*** Opening Data ***

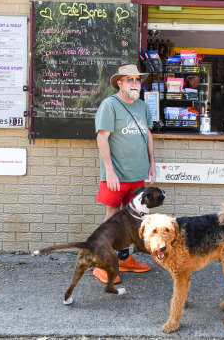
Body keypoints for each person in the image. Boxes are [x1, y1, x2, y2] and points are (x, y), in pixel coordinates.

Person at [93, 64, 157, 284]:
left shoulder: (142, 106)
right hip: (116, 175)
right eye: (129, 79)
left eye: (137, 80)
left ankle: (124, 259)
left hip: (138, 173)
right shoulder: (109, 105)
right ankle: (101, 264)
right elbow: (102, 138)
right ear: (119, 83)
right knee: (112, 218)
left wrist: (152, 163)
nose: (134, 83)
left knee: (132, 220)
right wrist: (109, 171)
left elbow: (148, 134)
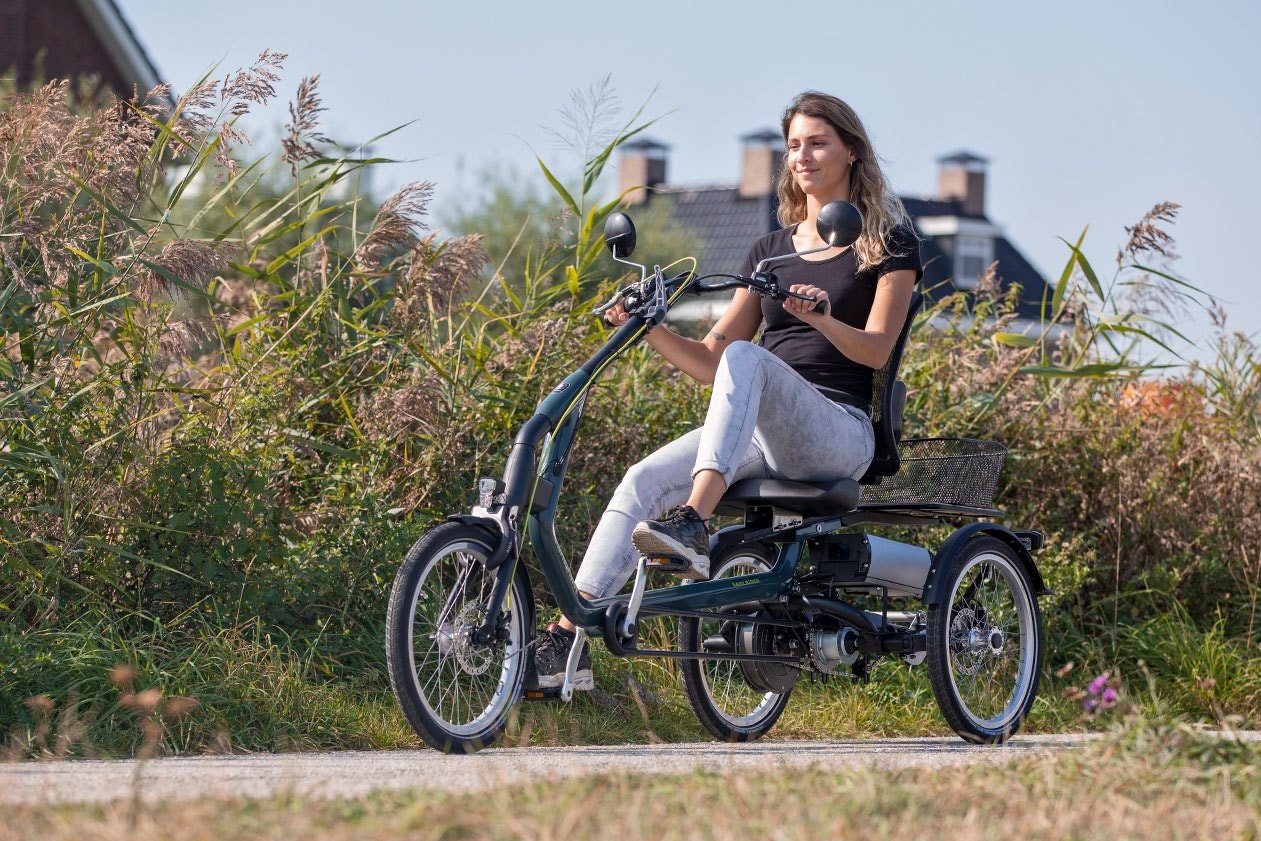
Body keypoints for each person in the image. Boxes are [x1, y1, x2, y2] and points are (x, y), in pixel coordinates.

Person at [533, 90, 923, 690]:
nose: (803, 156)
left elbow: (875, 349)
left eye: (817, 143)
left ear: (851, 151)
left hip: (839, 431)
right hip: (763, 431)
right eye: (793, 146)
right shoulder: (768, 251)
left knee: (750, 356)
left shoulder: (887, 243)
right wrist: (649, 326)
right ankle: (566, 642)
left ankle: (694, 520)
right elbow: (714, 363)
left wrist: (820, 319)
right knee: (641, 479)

*** Closing Data ***

Exercise requirements —
Write every record out again exactly; no pictures belong in the copy.

Exercise answer —
Body keypoints for each person in the image. Boxes are [x1, y1, x2, y2] and points are (x, y), in pixel coordinates.

Person at [93, 64, 157, 284]:
left shoulder: (142, 106)
right hip: (116, 175)
right eye: (129, 79)
left eye: (137, 80)
left ankle: (124, 259)
left hip: (138, 173)
right shoulder: (109, 105)
right ankle: (101, 264)
right elbow: (102, 138)
right ear: (119, 83)
right knee: (112, 218)
left wrist: (152, 163)
nose: (134, 83)
left knee: (132, 220)
right wrist: (109, 171)
left elbow: (148, 134)
Body keypoints for each person in the image. Boxes are [x1, y1, x2, y2] and points are (x, y), in pixel coordinates.

Person at [533, 90, 923, 690]:
nose: (803, 156)
left elbow: (875, 349)
left eye: (817, 143)
left ear: (851, 151)
left hip: (839, 431)
right hip: (763, 431)
right eye: (793, 146)
right shoulder: (768, 251)
left knee: (750, 356)
left shoulder: (887, 243)
right wrist: (649, 326)
right ankle: (566, 642)
left ankle: (694, 520)
right elbow: (714, 363)
left wrist: (820, 319)
right knee: (641, 479)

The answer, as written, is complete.